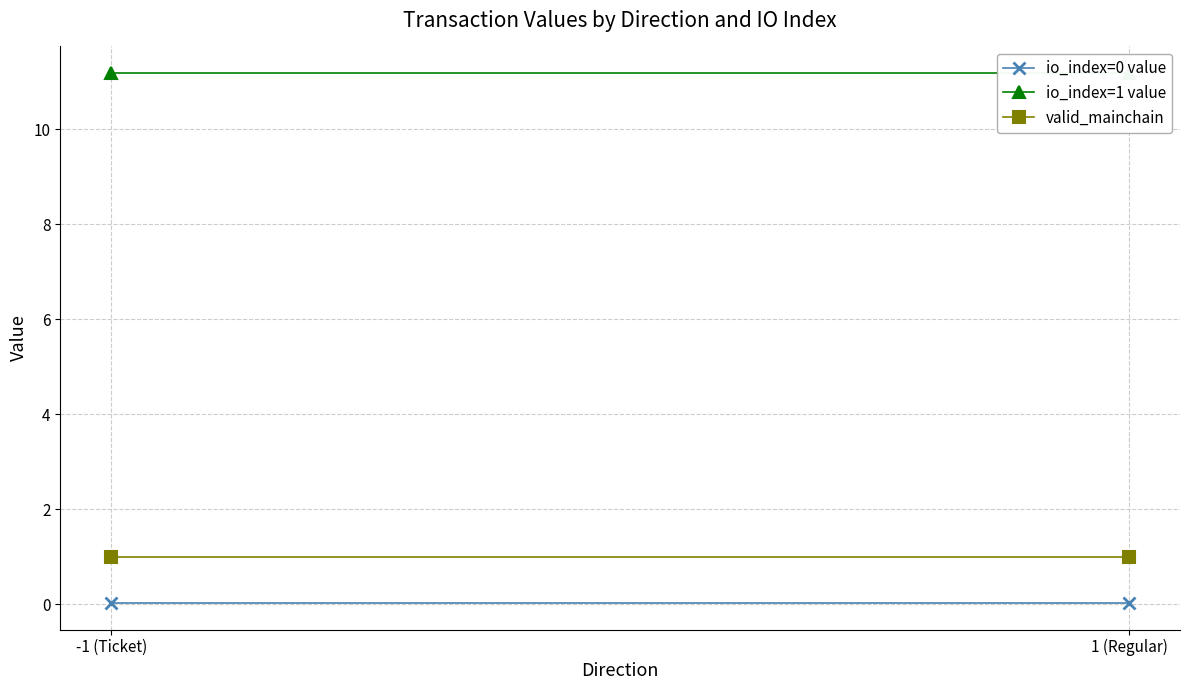

What is the approximate value of valid_mainchain at -1 (Ticket)?

1.0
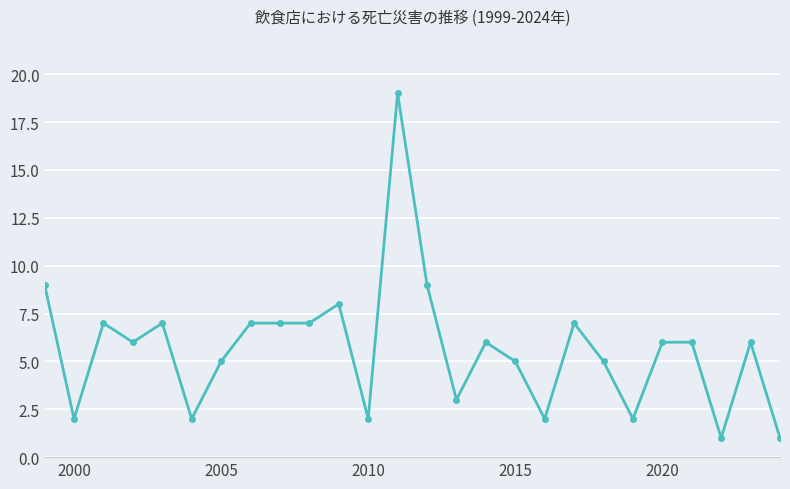

How many series are shown in this chart?

1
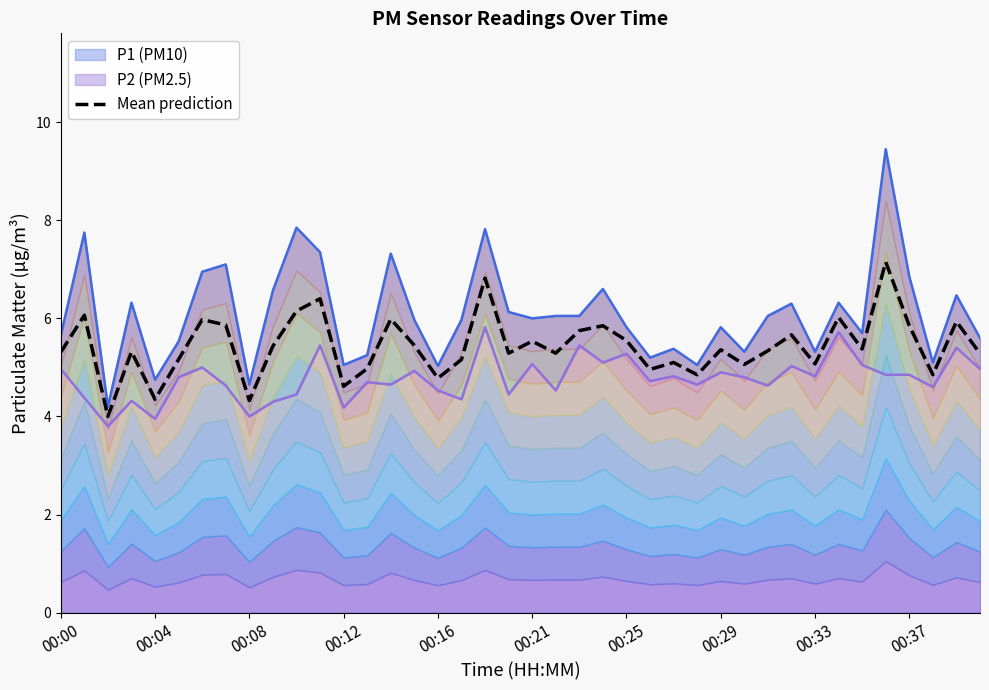

The value of Mean prediction at 00:04 is 2.7. True or false?

False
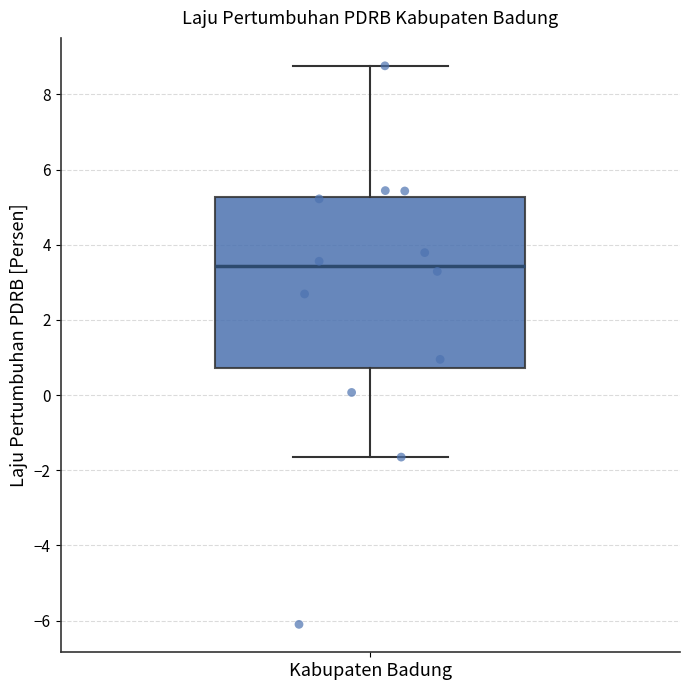

Where is the upper edge of the box for Kabupaten Badung on the y-axis? The values are not printed on the chart, so give them approximately, as read against the axis.

5.2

REQUIRED ACTION
Pull out each line of the items above that contains the word "chart", matching its case exactly.

TASK RESPONSE
How many series are shown in this chart?
Where is the upper edge of the box for Kabupaten Badung on the y-axis? The values are not printed on the chart, so give them approximately, as read against the axis.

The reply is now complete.